La suggestion de passer de cinq à trois ans ne viendra pas «régler le problème», pense la députée de Vaudreuil, la libérale Marie-Claude Nichols. Ce qu’elle déplore, c’est le manque – ou l’absence plutôt – d’étude ou d’analyse portant sur la clause F. Elle propose donc de ne pas étudier cette clause «dans le présent projet de loi».

Peut-être qu’il y a de bons arguments pour enlever la clause F du bail, peut-être que non. Moi je pense que ça a le mérite qu’on l’étudie.

Marie-Claude Nichols, députée de Vaudreuil et porte-parole de l’opposition officielle en matière d’habitation et d’affaires municipales

Toutefois, «il y a une raison pour laquelle la clause F apparaît», rappelle la députée. Elle souligne l’importance de cette clause pour «assumer les vrais coûts de construction», ajoutant que cela demeure «très approprié dans le contexte dans lequel on est». Elle nomme également un deuxième point: «le financement».

Une analyse est donc nécessaire, et ce, au bénéfice de tout le monde, «autant ceux qui louent le logement que le propriétaire», soulève la députée libérale.

On parle souvent du «méchant propriétaire», mais le «méchant propriétaire», il bâtit quand même des logements pour aider les gens, pour loger du monde. Il n’a pas à assumer ce coût-là pour tout le monde, il faut lui permettre d’ajuster.

Marie-Claude Nichols, députée de Vaudreuil et porte-parole de l’opposition officielle en matière d’habitation et d’affaires municipales

Elle affirme toutefois comprendre qu’on «ne veut pas non plus de hausses abusives». Des analyses devraient donc être effectuées.

Pour sa part, la député de la circonscription de Gaspé et porte-parole du troisième groupe d’opposition en matière d’affaires municipales, Méganne Perry Mélançon, s’est exprimée sur le sujet par gazouillis lors de l’étude du PL37: «la ministre Andrée Laforest a refusé d’abolir la clause F des baux de location qui donne lieu à des hausses abusives».
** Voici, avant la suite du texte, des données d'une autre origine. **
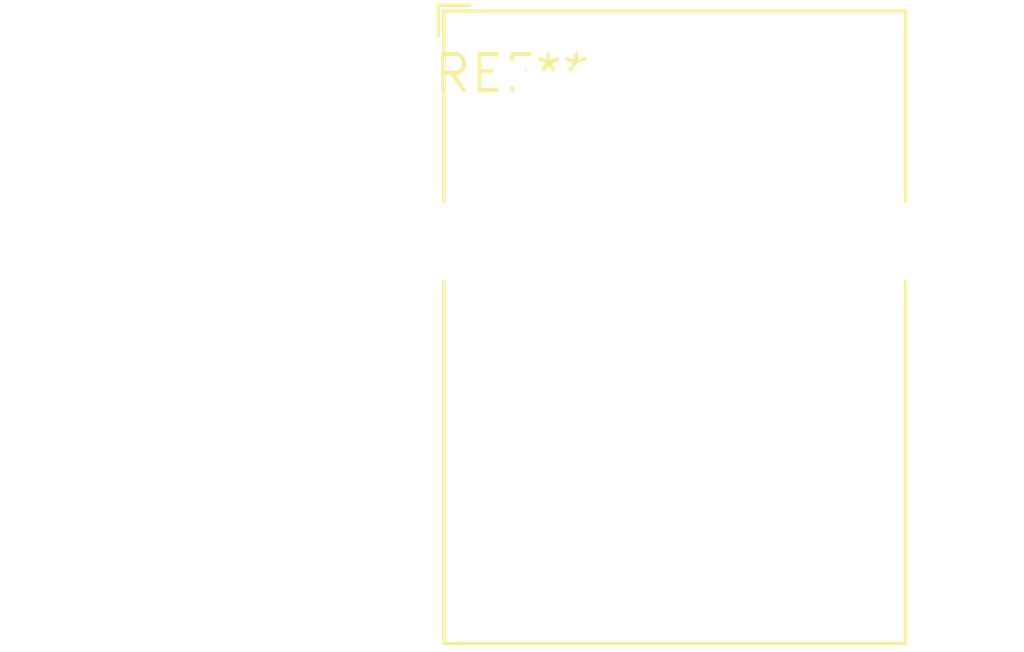
<source format=kicad_pcb>
(kicad_pcb (version 20240108) (generator pcbnew)

  (general
    (thickness 1.6)
  )

  (paper "A4")
  (layers
    (0 "F.Cu" signal)
    (31 "B.Cu" signal)
    (32 "B.Adhes" user "B.Adhesive")
    (33 "F.Adhes" user "F.Adhesive")
    (34 "B.Paste" user)
    (35 "F.Paste" user)
    (36 "B.SilkS" user "B.Silkscreen")
    (37 "F.SilkS" user "F.Silkscreen")
    (38 "B.Mask" user)
    (39 "F.Mask" user)
    (40 "Dwgs.User" user "User.Drawings")
    (41 "Cmts.User" user "User.Comments")
    (42 "Eco1.User" user "User.Eco1")
    (43 "Eco2.User" user "User.Eco2")
    (44 "Edge.Cuts" user)
    (45 "Margin" user)
    (46 "B.CrtYd" user "B.Courtyard")
    (47 "F.CrtYd" user "F.Courtyard")
    (48 "B.Fab" user)
    (49 "F.Fab" user)
    (50 "User.1" user)
    (51 "User.2" user)
    (52 "User.3" user)
    (53 "User.4" user)
    (54 "User.5" user)
    (55 "User.6" user)
    (56 "User.7" user)
    (57 "User.8" user)
    (58 "User.9" user)
  )

  (setup
    (pad_to_mask_clearance 0)
    (pcbplotparams
      (layerselection 0x00010fc_ffffffff)
      (plot_on_all_layers_selection 0x0000000_00000000)
      (disableapertmacros false)
      (usegerberextensions false)
      (usegerberattributes false)
      (usegerberadvancedattributes false)
      (creategerberjobfile false)
      (dashed_line_dash_ratio 12.000000)
      (dashed_line_gap_ratio 3.000000)
      (svgprecision 4)
      (plotframeref false)
      (viasonmask false)
      (mode 1)
      (useauxorigin false)
      (hpglpennumber 1)
      (hpglpenspeed 20)
      (hpglpendiameter 15.000000)
      (dxfpolygonmode false)
      (dxfimperialunits false)
      (dxfusepcbnewfont false)
      (psnegative false)
      (psa4output false)
      (plotreference false)
      (plotvalue false)
      (plotinvisibletext false)
      (sketchpadsonfab false)
      (subtractmaskfromsilk false)
      (outputformat 1)
      (mirror false)
      (drillshape 1)
      (scaleselection 1)
      (outputdirectory "")
    )
  )

  (net 0 "")

  (footprint "RJ45_Wuerth_7499111446_Horizontal" (layer "F.Cu") (at 0 0))

)

</source>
Selon l’attachée de presse de la ministre caquiste Andrée Laforest, «QS et le PQ refusaient d’entendre quoi que ce soit sur la clause F». La proposition de la CAQ quant à cette clause polarisante était de l’abaisser de cinq à trois ans, «ce qui aurait été un gain notable pour les locataires sans être un frein pour la construction de logement», a-t-elle défendu.

Elle a aussi a tenu à rappeler, lors d’un échange de courriel, «que la clause F sera bel et bien abolie pour les RPA/OBNL/COOP pour aînés, en cas de changement d’affectation».